課題>
ビール各社の海外M&Aについての引用文を、最後の文の後から書き継げ。

引用文>
################
ビール各社が海外企業のM&A(企業の買収・合併)を加速させているが、案件の見直しなどを迫られる局面も目立ち始めた。
国内市場がピークを過ぎて縮小に向かうことから、各社とも従来から海外展開を意欲的に進めてはいるが、アサヒビールが傘下の韓国清涼飲料大手の売却を2010年10月末に発表したのに続き、キリンホールディングス(HD)が買収先豪州企業の低迷から2010年12月期の最終利益が連結決算に変更した80年以降、最低水準に陥る見通し。M&Aにまい進する初期段階から買収先の選別、買収後の運営が問われるステージに入っている。
################
抽出データ>
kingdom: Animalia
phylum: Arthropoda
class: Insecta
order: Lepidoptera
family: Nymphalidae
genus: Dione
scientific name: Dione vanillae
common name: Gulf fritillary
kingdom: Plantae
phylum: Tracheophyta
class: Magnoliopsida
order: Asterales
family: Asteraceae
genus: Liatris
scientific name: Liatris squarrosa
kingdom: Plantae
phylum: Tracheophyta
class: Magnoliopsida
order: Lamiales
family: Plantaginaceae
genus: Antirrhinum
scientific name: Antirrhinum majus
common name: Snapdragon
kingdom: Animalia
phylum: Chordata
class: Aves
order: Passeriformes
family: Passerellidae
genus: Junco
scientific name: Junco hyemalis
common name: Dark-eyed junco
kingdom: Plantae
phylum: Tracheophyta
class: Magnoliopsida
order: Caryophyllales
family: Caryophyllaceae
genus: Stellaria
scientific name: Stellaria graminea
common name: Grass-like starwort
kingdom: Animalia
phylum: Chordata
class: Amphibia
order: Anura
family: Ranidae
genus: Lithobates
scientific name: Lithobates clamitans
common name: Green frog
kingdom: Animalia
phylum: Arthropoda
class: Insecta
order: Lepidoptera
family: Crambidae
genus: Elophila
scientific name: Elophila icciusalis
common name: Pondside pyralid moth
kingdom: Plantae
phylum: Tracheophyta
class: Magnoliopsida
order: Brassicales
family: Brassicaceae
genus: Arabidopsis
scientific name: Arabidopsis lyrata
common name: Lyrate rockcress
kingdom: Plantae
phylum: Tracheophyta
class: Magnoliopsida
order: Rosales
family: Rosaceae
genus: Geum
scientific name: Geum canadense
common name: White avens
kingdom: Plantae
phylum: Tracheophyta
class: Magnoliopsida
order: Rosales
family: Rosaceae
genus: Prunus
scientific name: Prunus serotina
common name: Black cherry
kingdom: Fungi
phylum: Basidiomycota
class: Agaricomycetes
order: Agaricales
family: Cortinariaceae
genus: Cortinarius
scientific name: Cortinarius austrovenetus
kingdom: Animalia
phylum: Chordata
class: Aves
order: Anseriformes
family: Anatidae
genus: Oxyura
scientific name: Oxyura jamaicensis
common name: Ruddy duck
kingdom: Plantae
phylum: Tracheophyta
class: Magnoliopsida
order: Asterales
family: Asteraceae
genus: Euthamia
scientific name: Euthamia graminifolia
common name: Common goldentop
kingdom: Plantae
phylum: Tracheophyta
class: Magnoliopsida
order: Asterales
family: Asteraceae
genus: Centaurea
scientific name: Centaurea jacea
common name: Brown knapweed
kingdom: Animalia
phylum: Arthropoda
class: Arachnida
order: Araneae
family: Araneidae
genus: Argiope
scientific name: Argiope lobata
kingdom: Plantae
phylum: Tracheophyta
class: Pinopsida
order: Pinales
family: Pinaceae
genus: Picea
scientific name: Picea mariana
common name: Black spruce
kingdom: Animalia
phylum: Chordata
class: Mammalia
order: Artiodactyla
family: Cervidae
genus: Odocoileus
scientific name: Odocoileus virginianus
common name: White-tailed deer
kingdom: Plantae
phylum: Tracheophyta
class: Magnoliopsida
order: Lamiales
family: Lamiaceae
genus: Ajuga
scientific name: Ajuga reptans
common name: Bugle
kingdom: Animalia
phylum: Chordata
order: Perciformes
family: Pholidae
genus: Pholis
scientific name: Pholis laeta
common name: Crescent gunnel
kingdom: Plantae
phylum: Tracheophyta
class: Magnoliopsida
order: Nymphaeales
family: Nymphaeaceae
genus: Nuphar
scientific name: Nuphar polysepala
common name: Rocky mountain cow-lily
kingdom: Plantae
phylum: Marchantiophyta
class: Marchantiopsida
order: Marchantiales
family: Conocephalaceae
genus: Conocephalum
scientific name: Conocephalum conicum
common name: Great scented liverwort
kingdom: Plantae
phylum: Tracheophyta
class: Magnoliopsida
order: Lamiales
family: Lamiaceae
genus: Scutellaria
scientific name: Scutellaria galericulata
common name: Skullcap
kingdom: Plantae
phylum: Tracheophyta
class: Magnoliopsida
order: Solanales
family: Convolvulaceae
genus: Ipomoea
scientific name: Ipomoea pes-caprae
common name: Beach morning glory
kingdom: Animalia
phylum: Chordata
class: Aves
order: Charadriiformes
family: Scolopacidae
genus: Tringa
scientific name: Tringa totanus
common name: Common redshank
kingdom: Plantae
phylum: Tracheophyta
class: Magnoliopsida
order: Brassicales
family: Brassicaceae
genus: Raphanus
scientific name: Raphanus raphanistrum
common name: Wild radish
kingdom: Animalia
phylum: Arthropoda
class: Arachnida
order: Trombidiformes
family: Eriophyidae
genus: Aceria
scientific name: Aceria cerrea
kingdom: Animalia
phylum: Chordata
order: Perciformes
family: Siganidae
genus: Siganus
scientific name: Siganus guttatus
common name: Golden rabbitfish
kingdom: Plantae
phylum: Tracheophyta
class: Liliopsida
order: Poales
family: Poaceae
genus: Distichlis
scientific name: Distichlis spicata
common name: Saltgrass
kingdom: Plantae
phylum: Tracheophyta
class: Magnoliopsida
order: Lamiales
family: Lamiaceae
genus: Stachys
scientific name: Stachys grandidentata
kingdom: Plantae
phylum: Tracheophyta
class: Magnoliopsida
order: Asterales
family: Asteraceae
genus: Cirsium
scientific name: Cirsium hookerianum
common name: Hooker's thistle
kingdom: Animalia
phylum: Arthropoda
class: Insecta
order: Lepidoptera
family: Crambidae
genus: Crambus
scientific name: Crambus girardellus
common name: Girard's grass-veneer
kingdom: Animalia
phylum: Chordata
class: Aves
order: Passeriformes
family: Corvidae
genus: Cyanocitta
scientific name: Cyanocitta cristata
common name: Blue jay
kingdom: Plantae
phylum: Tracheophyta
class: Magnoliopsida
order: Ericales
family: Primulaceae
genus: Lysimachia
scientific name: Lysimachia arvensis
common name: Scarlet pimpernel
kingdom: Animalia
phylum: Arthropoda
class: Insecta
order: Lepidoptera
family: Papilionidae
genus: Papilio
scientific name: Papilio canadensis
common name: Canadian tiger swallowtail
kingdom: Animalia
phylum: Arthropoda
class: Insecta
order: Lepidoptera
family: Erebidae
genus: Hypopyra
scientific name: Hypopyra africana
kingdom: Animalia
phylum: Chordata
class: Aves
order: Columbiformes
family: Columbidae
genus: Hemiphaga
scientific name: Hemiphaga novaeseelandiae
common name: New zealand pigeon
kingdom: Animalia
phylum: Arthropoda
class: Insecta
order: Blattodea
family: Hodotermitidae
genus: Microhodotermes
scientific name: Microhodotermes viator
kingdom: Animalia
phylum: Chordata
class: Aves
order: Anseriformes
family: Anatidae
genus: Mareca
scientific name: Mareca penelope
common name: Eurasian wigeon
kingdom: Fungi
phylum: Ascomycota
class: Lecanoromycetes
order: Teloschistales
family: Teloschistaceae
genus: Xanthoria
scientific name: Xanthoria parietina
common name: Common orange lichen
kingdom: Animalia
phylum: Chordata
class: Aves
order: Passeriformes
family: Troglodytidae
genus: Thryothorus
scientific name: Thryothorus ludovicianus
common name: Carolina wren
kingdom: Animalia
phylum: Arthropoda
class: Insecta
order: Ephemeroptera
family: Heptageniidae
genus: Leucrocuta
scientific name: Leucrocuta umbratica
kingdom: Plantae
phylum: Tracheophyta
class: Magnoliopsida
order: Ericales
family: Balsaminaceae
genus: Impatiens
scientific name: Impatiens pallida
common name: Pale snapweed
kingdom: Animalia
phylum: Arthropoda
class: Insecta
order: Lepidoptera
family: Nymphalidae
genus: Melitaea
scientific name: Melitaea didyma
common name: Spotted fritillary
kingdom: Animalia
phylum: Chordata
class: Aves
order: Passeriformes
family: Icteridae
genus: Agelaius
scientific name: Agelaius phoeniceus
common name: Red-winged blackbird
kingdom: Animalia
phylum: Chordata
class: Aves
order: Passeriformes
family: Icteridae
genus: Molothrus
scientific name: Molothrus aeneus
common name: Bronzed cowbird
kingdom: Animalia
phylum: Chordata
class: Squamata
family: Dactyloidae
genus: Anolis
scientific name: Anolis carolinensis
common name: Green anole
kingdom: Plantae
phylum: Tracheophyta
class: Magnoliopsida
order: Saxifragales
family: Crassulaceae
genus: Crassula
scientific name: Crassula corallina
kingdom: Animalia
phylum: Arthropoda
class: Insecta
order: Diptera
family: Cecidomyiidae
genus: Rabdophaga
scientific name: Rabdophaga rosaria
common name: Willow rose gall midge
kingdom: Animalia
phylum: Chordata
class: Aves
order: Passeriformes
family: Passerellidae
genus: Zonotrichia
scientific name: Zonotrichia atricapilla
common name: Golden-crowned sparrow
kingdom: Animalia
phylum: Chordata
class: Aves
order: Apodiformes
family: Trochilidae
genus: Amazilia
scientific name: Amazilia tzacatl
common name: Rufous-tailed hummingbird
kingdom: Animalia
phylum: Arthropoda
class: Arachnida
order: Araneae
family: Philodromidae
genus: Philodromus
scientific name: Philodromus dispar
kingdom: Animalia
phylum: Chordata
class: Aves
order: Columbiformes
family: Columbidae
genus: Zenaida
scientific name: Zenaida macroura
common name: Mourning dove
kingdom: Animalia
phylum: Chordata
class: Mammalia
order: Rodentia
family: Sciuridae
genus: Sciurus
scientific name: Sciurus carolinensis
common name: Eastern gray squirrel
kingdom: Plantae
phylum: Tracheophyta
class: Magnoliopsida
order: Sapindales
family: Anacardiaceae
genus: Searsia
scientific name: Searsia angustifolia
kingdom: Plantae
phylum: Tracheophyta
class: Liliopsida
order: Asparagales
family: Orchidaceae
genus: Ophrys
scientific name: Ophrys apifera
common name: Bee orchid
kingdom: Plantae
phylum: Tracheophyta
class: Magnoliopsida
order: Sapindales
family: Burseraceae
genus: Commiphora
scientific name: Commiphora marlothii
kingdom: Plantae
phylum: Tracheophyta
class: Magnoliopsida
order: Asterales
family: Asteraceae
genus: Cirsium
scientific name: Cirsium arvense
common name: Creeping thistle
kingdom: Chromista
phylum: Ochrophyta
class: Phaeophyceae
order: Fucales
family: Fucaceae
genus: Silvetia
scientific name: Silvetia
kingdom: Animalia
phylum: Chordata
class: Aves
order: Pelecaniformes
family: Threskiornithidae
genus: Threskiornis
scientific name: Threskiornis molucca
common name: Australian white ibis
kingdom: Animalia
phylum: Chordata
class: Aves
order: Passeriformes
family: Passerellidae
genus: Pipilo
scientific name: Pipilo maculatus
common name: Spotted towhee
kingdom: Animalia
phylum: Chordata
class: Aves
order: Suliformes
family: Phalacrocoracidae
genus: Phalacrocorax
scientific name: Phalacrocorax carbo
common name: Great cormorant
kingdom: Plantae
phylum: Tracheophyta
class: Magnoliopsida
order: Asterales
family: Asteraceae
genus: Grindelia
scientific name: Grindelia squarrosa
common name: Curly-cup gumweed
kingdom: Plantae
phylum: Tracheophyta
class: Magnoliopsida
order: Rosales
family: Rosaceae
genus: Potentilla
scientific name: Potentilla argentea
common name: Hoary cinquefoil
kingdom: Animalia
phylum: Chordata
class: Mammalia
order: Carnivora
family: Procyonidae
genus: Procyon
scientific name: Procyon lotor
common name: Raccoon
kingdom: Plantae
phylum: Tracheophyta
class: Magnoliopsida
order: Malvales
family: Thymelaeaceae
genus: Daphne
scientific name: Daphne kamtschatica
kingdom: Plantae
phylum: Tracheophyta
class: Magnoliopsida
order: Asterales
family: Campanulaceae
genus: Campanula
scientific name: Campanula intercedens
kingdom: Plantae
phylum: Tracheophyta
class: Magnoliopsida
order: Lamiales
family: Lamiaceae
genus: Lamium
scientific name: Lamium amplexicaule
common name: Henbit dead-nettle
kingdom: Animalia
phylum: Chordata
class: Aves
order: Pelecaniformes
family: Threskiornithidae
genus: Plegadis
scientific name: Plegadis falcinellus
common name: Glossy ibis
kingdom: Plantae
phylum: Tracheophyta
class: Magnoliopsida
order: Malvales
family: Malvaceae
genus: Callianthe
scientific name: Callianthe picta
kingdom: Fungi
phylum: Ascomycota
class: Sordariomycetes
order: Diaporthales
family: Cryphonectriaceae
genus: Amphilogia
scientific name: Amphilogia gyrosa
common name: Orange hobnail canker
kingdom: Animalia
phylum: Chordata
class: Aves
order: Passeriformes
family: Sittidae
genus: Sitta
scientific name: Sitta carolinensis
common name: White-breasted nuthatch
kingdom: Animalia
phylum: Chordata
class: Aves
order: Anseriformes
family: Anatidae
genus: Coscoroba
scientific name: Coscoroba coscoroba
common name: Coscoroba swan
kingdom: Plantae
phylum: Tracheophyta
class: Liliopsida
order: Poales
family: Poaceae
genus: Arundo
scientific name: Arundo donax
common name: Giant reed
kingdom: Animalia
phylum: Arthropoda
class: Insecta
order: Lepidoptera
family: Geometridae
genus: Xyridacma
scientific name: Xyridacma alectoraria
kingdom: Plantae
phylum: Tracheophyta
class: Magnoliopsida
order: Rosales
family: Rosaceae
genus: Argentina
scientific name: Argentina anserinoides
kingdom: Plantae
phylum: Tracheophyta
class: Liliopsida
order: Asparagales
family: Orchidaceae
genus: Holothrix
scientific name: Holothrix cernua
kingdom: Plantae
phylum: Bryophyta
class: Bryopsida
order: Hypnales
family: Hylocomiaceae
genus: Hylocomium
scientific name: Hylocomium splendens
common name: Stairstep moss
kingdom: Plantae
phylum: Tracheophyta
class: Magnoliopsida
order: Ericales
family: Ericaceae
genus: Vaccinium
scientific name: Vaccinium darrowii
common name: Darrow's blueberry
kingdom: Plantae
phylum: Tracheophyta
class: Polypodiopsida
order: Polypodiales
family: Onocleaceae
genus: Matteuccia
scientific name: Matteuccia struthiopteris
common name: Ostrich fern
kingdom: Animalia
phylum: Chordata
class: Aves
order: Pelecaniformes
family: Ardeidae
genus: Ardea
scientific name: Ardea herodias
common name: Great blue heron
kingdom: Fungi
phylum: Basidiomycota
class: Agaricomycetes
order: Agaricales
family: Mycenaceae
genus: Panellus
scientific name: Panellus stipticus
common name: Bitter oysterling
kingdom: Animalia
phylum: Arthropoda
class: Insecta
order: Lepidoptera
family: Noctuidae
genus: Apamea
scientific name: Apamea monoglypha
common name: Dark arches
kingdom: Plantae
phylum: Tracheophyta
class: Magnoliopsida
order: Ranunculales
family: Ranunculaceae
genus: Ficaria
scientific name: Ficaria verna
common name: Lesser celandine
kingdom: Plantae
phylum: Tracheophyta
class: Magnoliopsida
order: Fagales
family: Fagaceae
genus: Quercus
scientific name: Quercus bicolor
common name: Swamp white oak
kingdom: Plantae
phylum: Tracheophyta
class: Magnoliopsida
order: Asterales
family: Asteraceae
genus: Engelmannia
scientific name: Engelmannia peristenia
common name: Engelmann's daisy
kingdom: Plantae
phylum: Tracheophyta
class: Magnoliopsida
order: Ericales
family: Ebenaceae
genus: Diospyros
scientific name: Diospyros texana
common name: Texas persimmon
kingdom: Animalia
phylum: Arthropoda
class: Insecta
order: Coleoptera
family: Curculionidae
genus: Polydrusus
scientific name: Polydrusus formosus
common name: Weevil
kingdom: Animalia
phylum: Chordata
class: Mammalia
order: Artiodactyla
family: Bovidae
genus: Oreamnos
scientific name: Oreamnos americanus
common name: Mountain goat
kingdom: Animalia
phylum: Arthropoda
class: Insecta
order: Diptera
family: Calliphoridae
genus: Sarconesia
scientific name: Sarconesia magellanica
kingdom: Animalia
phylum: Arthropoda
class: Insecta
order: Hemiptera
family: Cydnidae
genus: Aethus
################
解答欄>
アサヒビールが韓国清涼飲料大手を売却
キリンHDは2010年12月20日、12月期の最終利益予想を下方修正し、前期比80%減の100億円になる見通しだと発表した。約3000億円かけて2007年に完全子会社化した豪州乳業最大手「ナショナルフーズ」の業績が振るわず、「のれん代」などで計約400億円もの減損処理をしたため。豪州の清涼飲料市場は、縮小に向かう日本と違い、年4~5%程度の堅調な成長を見込めるだけに、キリンは思わぬ誤算に頭を抱えることとなった。競争激化で販売価格が下落する一方、干ばつなどの影響で原料の牛乳価格が高止まりしていることなどにより、ナショナルフーズの業績は黒字ながら伸び悩んでいるという。
アサヒが売却を決めた子会社の「ヘテ飲料」は、主力の果汁飲料などで苦戦が続いた。アサヒが2004年に連結子会社化したが、2003年12月期に約350億円あった売上高は2010年12月期に200億円まで減り、営業損益も24億円の赤字が見込まれ、はっきり言って足を引っ張っていた。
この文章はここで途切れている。